Overloading Lazy Vs. Non-Lazy
Jonathan M Davis
jmdavisprog at gmail.com
Thu Aug 12 13:59:19 PDT 2010
On Thursday, August 12, 2010 13:47:40 dsimcha wrote:
> Just to clarify: enforce() calls a function called bailOut() if necessary
> that actually does the throwing. This of course is not inlined w.r.t.
> enforce(). However, the lazy parameter also prevents inlining of enforce()
> itself and generates a ton of code at the ASM level.
>
> Don is right, though. In principle, when a statically known delegate D
> (lazy is just syntactic sugar for delegates) that returns a statically
> known constant is passed to a statically known function F, D can be
> inlined w.r.t. F and F can be inlined w.r.t. its caller.
>
> The problem, though, is that F needs to be inlined first so that the
> compiler can optimize F w.r.t. the parameters passed to it from a specific
> caller. However, F won't look worth inlining until the compiler realizes
> that it can inline D w.r.t. F. Therefore, the compiler would need an
> inliner that uses something more sophisticated than a simple greedy
> algorithm to discover this optimization opportunity.

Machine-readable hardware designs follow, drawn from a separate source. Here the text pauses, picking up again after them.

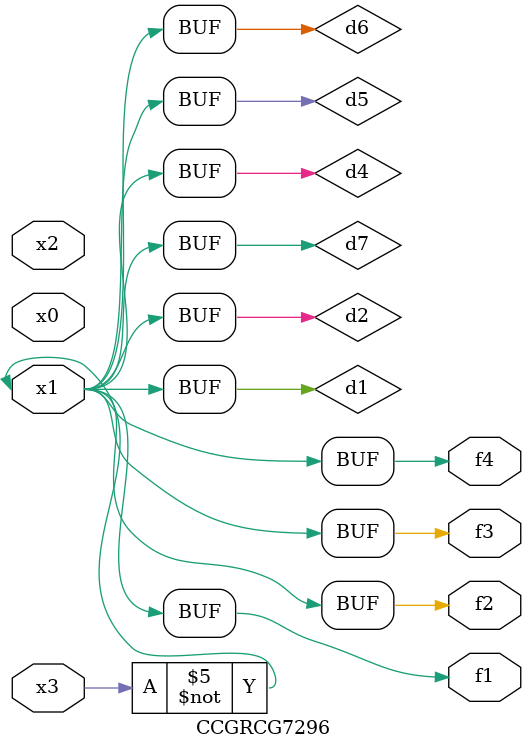
<source format=v>
module CCGRCG7296(
	input x0, x1, x2, x3,
	output f1, f2, f3, f4
);

	wire d1, d2, d3, d4, d5, d6, d7;

	not (d1, x3);
	buf (d2, x1);
	xnor (d3, d1, d2);
	nor (d4, d1);
	buf (d5, d1, d2);
	buf (d6, d4, d5);
	nand (d7, d4);
	assign f1 = d6;
	assign f2 = d7;
	assign f3 = d6;
	assign f4 = d6;
endmodule

</source>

Well, from everything I've heard about the inliner, we're going to need a
smarter one at some point. Whether we need one soon is another matter, but at
some point, we really should have an inliner capable of handling these sort of
cases. It sounds like dmd's inliner is pretty simplistic, and that's going to
make it harder to make stuff like Phobos properly efficient.